Quote:
Originally Posted by
viktorov 
Dominguez vetiver is really weak on the vetiver. If Guerlain's Vetiver struck you as a scent with too many other ingredients, I think you don't even have to try the Dominguez one, if it is pure vetiver you're desiring. Adolfo Dominguez Vetiver Hombre is much smoother than both Villoresi and Malle. In my opinion you should go for the Vetiver extraordinaire! Good luck!

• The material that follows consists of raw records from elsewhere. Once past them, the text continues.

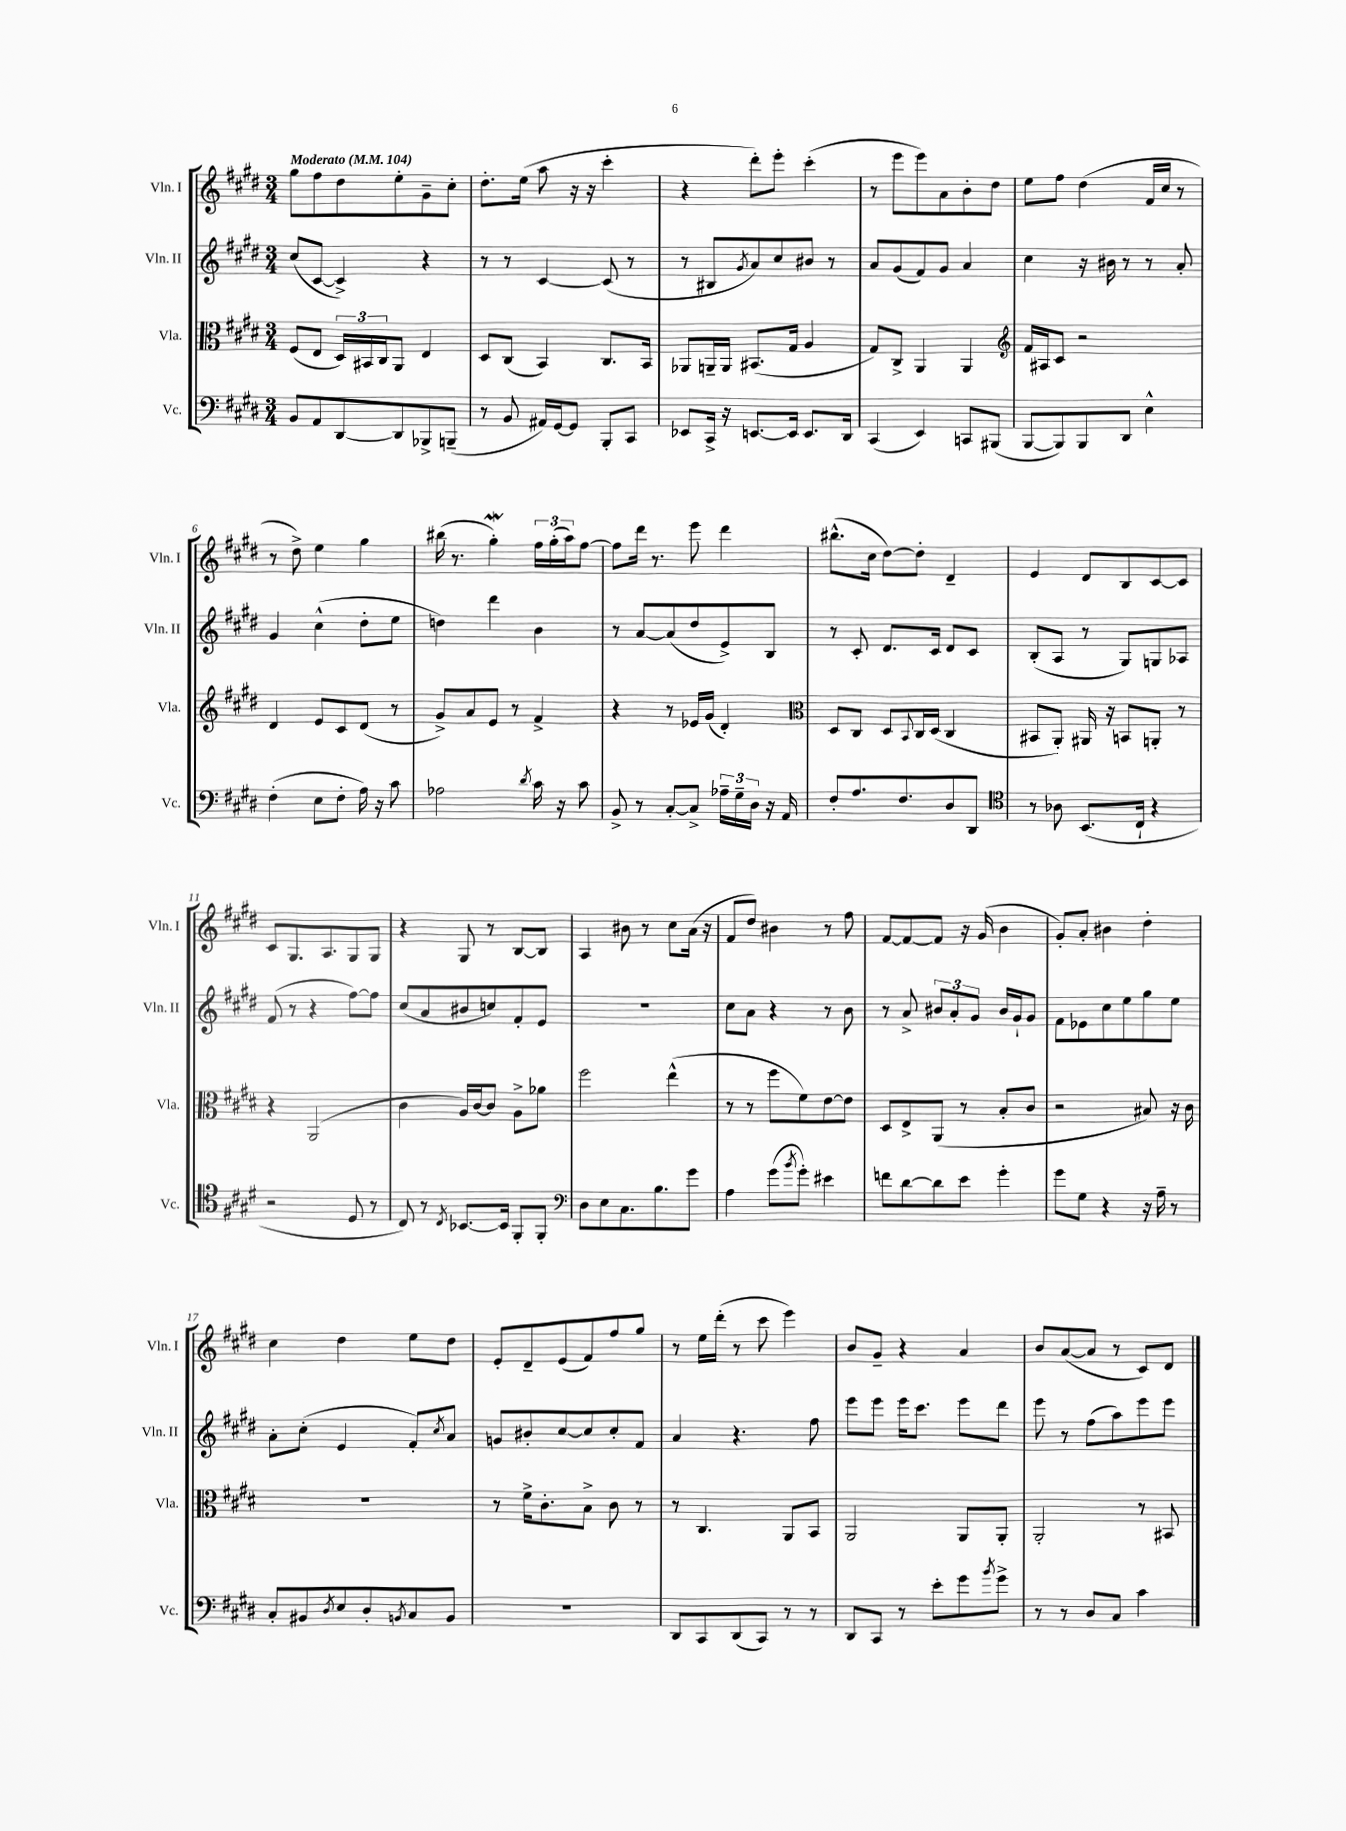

**kern	**kern	**kern	**kern
*part4	*part3	*part2	*part1
*staff4	*staff3	*staff2	*staff1
*I"Vc.	*I"Vla.	*I"Vln. II	*I"Vln. I
*I'Vc.	*I'Vla.	*I'Vln. II	*I'Vln. I
*clefF4	*clefC3	*clefG2	*clefG2
*k[f#c#g#d#]	*k[f#c#g#d#]	*k[f#c#g#d#]	*k[f#c#g#d#]
*M3/4	*M3/4	*M3/4	*M3/4
*MM104	*MM104	*MM104	*MM104
=1	=1	=1	=1
!	!	!	!LO:TX:a:B:t=Moderato
8BB/L	(8F#/L	(8cc#/L	8gg#\L
8AA/	8E/J	[8c#/J	8ff#\
[8DD#/	24D#/LL)	4c#^/])	8dd#\
.	24BB#X/	.	.
.	24C#/J	.	.
8DD#/]	8AA/J	.	8ee'\
8BBB-X^/	4E/	4r	8g#~\
(8BBBn~/J	.	.	8cc#'\J
=2	=2	=2	=2
8r	8D#/L	8r	8.dd#'\L
8BB/	(8C#/J	8r	.
.	.	.	(16ee\Jk
16AA#X/LL)	4BB/)	[4c#/	8aa\
[16GG#/J	.	.	.
8GG#/J]	.	.	16r
.	.	.	16r
8BBB'/L	8.C#/L	(8c#/]	4ccc#'\
8CC#/J	.	8r	.
.	16BB/Jk	.	.
=3	=3	=3	=3
8EE-X/L	8AA-X/L	8r	4r
16CC#^/Jk	16AAn~/L	8B#X/L	.
16r	16AA/JJ	.	.
.	.	8qg#/	.
[8.EEn/L	(8.BB#X/L	8a/)	8ddd#'\L)
.	.	8cc#/	8eee'\J
16EE/Jk]	16G#/Jk	.	.
8.EE/L	4A/	8b#X/J	(4ccc#'\
.	.	8r	.
16DD#/Jk	.	.	.
=4	=4	=4	=4
(4CC#/	8G#/L)	8a/L	8r
.	8C#^/J	(8g#/	8eee\L
4EE/)	4AA/	8f#/)	8eee\)
.	.	8g#/J	8a\
8CCn/L	4AA/	4a/	8b'\
(8BBB#X/J	.	.	8dd#\J
=5	=5	=5	=5
*	*clefG2	*	*
[8BBB/L	16f#/LL	4cc#\	8ee\L
.	16A#X/J	.	.
8BBB/])	8c#/J	.	8ff#\J
8BBB/	2r	16r	(4dd#\
.	.	16b#X\	.
8DD#/J	.	8r	.
4E^^\	.	8r	16f#/LL
.	.	.	16cc#/JJ
.	.	8a'/	8r
!!LO:LB:g=z
=6	=6	=6	=6
(4F#'\	4d#/	4g#/	8r
.	.	.	8dd#^\)
8E\L	8e/L	(4cc#^^\	4ee\
8F#'\J	8c#/	.	.
16A\)	(8d#/J	8dd#'\L	4gg#\
16r	.	.	.
8c#\	8r	8ee\J	.
=7	=7	=7	=7
2A-X\	8g#^/L)	4ddn\)	(16bb#X\
.	.	.	8.r
.	8a/	.	.
.	8e/J	4ddd#\	4gg#W'\)
.	8r	.	.
8qd#/	.	.	.
16c#\	4f#^/	4b\	24ff#\LL
.	.	.	(24gg#'\
16r	.	.	.
.	.	.	24aa\J)
8c#\	.	.	[8ff#\J
=8	=8	=8	=8
8BB^/	4r	8r	8ff#\L]
8r	.	[8a/L	16ddd#\Jk
.	.	.	8.r
[8C#'/L	8r	(8a/]	.
8C#^/J]	16e-X/LL	8dd#/	8eee\
.	(16g#/JJ	.	.
24A-X~\LL	4d#'/)	8e^/)	4ddd#\
24G#~\	.	.	.
24D#\JJ	.	.	.
16r	.	8B/J	.
16AA/	.	.	.
=9	=9	=9	=9
*	*clefC3	*	*
8F#'/L	8D#/L	8r	(8.bb#X^^\L
8.A/	8C#/J	8c#'/	.
.	.	.	16cc#\Jk
.	8D#/L	8.d#/L	[8dd#\L)
8.F#/	.	.	.
.	8qqBB/	.	.
.	16C#/L	.	8dd#'\J]
.	(16D#/JJ	16c#/Jk	.
8D#/	4C#/	8d#/L	4d#~/
8DD#/J	.	8c#/J	.
=10	=10	=10	=10
*clefC4	*	*	*
8r	8BB#X/L	(8B'/L	4e/
8A-X\	8AA'/J)	8A/J	.
(8.BB/L	16AA#X/	8r	8d#/L
.	16r	.	.
.	8BBn/L	8G#/L)	8B/
16C#`/Jk	.	.	.
4r	8AAn'/J	8Gn/	[8c#/
.	8r	8A-X/J	8c#/J]
!!LO:LB:g=z
=11	=11	=11	=11
2r	4r	(8f#/	8c#/L
.	.	8r	8.G#/
.	(2AA/	4r	.
.	.	.	8.A/
8D#/	.	[8ff#\L)	8G#/
8r	.	8ff#\J]	8G#/J
=12	=12	=12	=12
8C#/)	4c#\	(8cc#/L	4r
8r	.	8a/	.
8qC#/	.	.	.
[8.BB-X/L	16A/LL)	8b#X/	8G#/
.	[16c#/J	.	.
.	8c#/J]	8ccn/)	8r
16BB-/Jk]	.	.	.
8FF#'/L	8A^\L	8f#'/	[8B/L
8FF#'/J	8a-X\J	8e/J	8B/J]
=13	=13	=13	=13
*clefF4	*	*	*
8D#\L	2ff#\	2.r	4A/
8E\	.	.	.
8.C#\	.	.	8b#X\
.	.	.	8r
8.B\	.	.	.
.	(4ee^^\	.	8cc#\L
8g#\J	.	.	(16a\Jk
.	.	.	16r
=14	=14	=14	=14
4A\	8r	8cc#\L	8f#/L
.	8r	8a\J	8dd#/J)
(8g#\L	8ff#\L	4r	4b#X\
8qb/	.	.	.
8g#'\J)	8f#\)	.	.
4e#X\	[8e\	8r	8r
.	8e\J]	8b\	8ff#\
=15	=15	=15	=15
8fn\L	8D#/L	8r	[8f#/L
[8d#\	8E^/	8a^/	8f#/_
8d#\]	(8AA/J	12b#X/L	8f#/J]
.	.	12a'/	.
8e\J	8r	.	16r
.	.	12g#/J	.
.	.	.	(16g#/
4g#'\	8B'/L	16b#/LL	4b\
.	.	16g#`/J	.
.	8c#/J	8g#/J	.
=16	=16	=16	=16
8g#\L	2r	8f#\L	8g#'/L)
8G#\J	.	8e-X\	8a'/J
4r	.	8cc#\	4b#X\
.	.	8ee\	.
16r	8B#X/)	8gg#\	4dd#'\
16A~\	.	.	.
8r	16r	8ee\J	.
.	16c#\	.	.
!!LO:LB:g=z
=17	=17	=17	=17
8C#'/L	2.r	8a'\L	4cc#\
8BB#X/	.	(8cc#'\J	.
8qD#/	.	.	.
8E/	.	4e/	4dd#\
8D#'/	.	.	.
8qBBn/	.	.	.
8C#/	.	8f#'/L)	8ee\L
.	.	8qcc#/	.
8BB/J	.	8a/J	8dd#\J
=18	=18	=18	=18
2.r	8r	8gn/L	8e'/L
.	16f#^\KL	8b#X'/	8d#~/
.	8.c#'\	.	.
.	.	[8cc#/	(8e/
.	8B^\J	8cc#/]	8f#/)
.	8c#\	8cc#'/	8ff#/
.	8r	8f#/J	8gg#/J
=19	=19	=19	=19
8DD#/L	8r	4a/	8r
8CC#/	4.C#/	.	16ee\LL
.	.	.	(16ddd#'\JJ
(8DD#/	.	4.r	8r
8CC#/J)	.	.	8ccc#\
8r	8AA/L	.	4eee\)
8r	8BB/J	8ff#\	.
=20	=20	=20	=20
8DD#/L	2AA/	8eee\L	8b/L
8CC#/J	.	8eee\J	8g#~/J
8r	.	16eee\KL	4r
.	.	8.ccc#\J	.
8e'\L	.	.	.
8g#\	8AA/L	8eee\L	4a/
8qb/	.	.	.
8g#^\J	8AA'/J	8ddd#\J	.
=21	=21	=21	=21
8r	2AA'/	8eee\	8b/L
8r	.	8r	([8a/
8D#/L	.	(8ff#\L	8a/J]
8C#/J	.	8aa\)	8r
4c#\	8r	8eee\	8c#/L)
.	8BB#X/	8eee\J	8d#/J
==	==	==	==
*-	*-	*-	*-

Well, indeed, I had a chance to directly compare Adolfo Dominquez
Vetiver Hombre (VH) and Malle's
Vetiver Extraordinaire (VE) the night before last, and I think that viktorov pretty much captures the primary difference. These are two distinctly different scents, with Vetiver Hombre being the outlier. VE smells similar to many other "raw", "earthy" vetiver scents (LV, L'Artisan, Etro, and Floris spring immediately to mind), while Vetiver Hombre doesn't really smell very similar to any other vetiver scent I have ever experienced. VH is notably smooth and I perceive it as "juicy" and "fruity/floral" if that makes sense. There is a large synthetic floral component to VH that I'm guessing is the "tecnofloral" note that is listed on the rare Spanish-language olfactory pyramid for VH that can be found on the web. One source cites the notes in VH thusly:
Topnotes: Fresh (fresca), neroli, aromatica
Midnotes: Especiado, tecnofloral, amaderado
Basenotes: Vetiver, leather (cuero), root (raiz), humid earth (tierra humeda), musk (almizcle)

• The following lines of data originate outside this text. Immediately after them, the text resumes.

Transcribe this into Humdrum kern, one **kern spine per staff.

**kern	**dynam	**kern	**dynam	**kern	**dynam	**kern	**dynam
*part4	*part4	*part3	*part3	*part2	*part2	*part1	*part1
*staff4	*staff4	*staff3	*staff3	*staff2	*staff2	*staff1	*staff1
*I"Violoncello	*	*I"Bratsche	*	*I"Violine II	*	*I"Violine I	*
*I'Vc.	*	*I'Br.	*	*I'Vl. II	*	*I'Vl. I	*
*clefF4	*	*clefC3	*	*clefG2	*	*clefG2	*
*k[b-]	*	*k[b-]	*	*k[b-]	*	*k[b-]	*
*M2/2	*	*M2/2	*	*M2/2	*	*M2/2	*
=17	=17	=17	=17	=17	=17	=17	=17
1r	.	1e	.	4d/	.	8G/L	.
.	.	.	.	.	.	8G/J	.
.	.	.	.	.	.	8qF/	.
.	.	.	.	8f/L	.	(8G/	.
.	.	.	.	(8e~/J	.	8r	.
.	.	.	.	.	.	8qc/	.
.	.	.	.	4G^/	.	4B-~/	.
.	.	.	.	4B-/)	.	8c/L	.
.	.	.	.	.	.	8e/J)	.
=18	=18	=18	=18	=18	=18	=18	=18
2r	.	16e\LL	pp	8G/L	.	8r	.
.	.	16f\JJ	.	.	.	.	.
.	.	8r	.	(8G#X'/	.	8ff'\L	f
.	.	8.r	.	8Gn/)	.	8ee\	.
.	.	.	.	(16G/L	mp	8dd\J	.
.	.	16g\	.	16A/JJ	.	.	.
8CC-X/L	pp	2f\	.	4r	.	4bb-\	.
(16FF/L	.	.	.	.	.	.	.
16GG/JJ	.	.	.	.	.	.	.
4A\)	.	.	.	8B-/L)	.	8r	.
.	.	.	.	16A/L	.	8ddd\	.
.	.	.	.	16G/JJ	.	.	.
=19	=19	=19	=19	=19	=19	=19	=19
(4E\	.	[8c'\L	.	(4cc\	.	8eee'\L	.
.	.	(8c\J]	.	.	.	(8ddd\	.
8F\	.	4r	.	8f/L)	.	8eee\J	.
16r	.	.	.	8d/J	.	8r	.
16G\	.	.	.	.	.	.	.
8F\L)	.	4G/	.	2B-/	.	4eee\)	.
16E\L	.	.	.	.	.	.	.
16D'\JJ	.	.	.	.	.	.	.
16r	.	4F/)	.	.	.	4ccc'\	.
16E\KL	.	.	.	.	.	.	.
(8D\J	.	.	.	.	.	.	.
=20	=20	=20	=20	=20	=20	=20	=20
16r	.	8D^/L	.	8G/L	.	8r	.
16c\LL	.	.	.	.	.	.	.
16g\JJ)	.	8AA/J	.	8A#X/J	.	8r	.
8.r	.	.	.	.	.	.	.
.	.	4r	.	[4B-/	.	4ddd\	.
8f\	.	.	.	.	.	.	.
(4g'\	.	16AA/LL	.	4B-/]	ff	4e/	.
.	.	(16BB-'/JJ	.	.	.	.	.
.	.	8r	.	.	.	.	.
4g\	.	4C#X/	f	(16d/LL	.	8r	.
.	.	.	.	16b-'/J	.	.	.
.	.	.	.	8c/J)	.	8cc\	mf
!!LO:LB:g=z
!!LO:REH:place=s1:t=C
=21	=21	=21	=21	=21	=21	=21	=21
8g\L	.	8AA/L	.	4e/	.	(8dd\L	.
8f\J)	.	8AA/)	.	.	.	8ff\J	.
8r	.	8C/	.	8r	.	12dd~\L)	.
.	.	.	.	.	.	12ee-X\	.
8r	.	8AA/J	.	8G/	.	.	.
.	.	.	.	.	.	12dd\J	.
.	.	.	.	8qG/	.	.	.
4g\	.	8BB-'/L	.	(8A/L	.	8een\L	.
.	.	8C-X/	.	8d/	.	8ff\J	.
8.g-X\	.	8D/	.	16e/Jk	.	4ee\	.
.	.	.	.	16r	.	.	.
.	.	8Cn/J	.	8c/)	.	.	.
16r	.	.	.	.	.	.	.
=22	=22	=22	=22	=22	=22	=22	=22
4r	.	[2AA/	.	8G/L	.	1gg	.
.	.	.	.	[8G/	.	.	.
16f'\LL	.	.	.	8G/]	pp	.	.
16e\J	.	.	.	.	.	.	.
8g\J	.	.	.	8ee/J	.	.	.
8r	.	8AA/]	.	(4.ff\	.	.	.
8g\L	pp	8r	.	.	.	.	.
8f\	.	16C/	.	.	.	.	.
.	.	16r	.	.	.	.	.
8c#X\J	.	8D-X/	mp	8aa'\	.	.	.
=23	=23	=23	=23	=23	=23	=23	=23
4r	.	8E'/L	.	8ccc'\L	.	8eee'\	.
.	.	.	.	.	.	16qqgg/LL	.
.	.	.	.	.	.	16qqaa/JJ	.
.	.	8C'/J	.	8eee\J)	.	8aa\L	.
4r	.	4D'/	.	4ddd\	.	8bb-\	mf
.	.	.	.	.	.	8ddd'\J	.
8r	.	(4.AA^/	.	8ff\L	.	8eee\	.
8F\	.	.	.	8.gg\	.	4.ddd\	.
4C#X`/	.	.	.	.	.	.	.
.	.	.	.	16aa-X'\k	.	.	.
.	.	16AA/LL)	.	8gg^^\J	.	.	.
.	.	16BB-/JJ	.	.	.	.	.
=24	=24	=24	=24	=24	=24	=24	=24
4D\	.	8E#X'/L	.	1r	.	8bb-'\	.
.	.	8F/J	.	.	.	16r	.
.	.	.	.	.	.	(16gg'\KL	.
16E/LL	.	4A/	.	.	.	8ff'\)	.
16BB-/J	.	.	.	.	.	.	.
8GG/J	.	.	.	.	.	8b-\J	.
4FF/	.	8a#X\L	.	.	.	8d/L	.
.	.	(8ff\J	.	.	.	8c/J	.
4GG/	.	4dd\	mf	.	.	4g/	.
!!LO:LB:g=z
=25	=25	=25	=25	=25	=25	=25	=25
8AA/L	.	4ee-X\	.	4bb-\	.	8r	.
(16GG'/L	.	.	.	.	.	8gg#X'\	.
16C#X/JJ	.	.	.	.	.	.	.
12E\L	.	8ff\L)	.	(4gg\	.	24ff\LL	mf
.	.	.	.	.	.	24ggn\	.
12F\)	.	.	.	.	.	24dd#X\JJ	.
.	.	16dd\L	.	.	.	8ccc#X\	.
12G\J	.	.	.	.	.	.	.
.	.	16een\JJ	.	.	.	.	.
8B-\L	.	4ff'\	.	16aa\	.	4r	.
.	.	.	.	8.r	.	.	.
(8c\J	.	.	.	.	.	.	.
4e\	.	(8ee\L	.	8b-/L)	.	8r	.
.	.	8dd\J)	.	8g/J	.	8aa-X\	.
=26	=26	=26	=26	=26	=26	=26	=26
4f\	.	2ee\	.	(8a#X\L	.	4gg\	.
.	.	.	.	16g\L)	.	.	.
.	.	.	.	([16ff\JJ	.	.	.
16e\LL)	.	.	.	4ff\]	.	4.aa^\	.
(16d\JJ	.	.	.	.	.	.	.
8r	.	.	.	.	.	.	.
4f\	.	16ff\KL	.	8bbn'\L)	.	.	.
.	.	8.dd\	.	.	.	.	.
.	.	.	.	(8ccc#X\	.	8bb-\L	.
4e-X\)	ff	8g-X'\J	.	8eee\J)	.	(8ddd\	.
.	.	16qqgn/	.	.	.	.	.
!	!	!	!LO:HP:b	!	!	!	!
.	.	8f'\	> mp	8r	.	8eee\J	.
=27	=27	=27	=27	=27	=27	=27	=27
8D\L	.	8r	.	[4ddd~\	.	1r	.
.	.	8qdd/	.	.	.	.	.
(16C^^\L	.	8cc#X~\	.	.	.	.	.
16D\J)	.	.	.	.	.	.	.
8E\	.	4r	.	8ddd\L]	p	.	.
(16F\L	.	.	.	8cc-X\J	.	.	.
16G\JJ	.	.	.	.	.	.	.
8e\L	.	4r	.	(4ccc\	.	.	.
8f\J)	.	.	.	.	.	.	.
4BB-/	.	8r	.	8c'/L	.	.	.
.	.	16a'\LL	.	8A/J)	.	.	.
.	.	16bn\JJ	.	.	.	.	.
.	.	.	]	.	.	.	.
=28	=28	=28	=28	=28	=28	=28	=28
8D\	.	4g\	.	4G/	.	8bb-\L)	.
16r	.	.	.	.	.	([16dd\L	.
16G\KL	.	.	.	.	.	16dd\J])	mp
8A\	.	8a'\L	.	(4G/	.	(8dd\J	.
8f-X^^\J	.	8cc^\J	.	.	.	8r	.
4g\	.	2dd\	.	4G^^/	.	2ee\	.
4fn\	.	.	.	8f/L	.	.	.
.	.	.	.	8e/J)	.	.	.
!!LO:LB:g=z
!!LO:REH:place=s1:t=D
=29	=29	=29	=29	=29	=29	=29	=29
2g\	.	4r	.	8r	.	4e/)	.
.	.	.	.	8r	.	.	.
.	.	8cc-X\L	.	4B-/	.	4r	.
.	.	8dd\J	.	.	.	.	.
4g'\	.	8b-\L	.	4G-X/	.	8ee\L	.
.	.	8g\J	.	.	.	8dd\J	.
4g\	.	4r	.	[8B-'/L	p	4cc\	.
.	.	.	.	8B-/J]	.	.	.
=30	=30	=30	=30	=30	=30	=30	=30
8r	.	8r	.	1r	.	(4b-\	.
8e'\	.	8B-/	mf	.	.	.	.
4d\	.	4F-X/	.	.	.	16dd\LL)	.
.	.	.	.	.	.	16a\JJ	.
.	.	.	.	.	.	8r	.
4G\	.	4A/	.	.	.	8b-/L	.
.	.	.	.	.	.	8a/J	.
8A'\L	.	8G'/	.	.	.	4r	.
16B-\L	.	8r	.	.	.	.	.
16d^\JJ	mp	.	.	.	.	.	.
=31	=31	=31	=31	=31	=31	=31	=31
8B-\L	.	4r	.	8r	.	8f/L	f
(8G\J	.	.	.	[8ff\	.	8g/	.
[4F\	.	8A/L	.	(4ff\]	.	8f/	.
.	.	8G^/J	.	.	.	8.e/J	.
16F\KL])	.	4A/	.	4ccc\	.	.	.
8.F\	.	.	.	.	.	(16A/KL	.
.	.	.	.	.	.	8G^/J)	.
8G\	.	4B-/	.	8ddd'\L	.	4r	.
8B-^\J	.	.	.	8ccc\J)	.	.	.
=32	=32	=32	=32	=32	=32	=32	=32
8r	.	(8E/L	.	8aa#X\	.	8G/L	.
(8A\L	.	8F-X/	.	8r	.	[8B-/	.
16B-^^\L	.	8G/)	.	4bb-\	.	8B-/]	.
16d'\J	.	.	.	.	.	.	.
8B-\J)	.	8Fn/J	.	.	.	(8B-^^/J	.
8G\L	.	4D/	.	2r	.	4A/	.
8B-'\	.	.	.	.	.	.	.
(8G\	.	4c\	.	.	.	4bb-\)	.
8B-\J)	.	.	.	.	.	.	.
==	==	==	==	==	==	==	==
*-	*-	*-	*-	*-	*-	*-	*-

The dominant theme to my nose is the synthetic floral component. VH also starts off quite sweet, but becomes drier throughout its evolution.
VE, by contrast, opens with a strong focus on a pretty pure, natural vetiver note, tempered only minimally by some spices. VE pursues a somewhat linear development to my nose, the vetiver unchanging and quite constant. After two or so hours the basenotes of oakmoss, sandalwood, and synthetic musks join the fray and accompany the vetiver to its natural end after about 7 hours.
I much prefer the VE in this comparison. VH has about as much to do with vetiver as Mark Birley for Men does, which is to say not very much at all. I would be very interested to find out what "tecnofloral", "Especiado", and "amaderado" are in VH.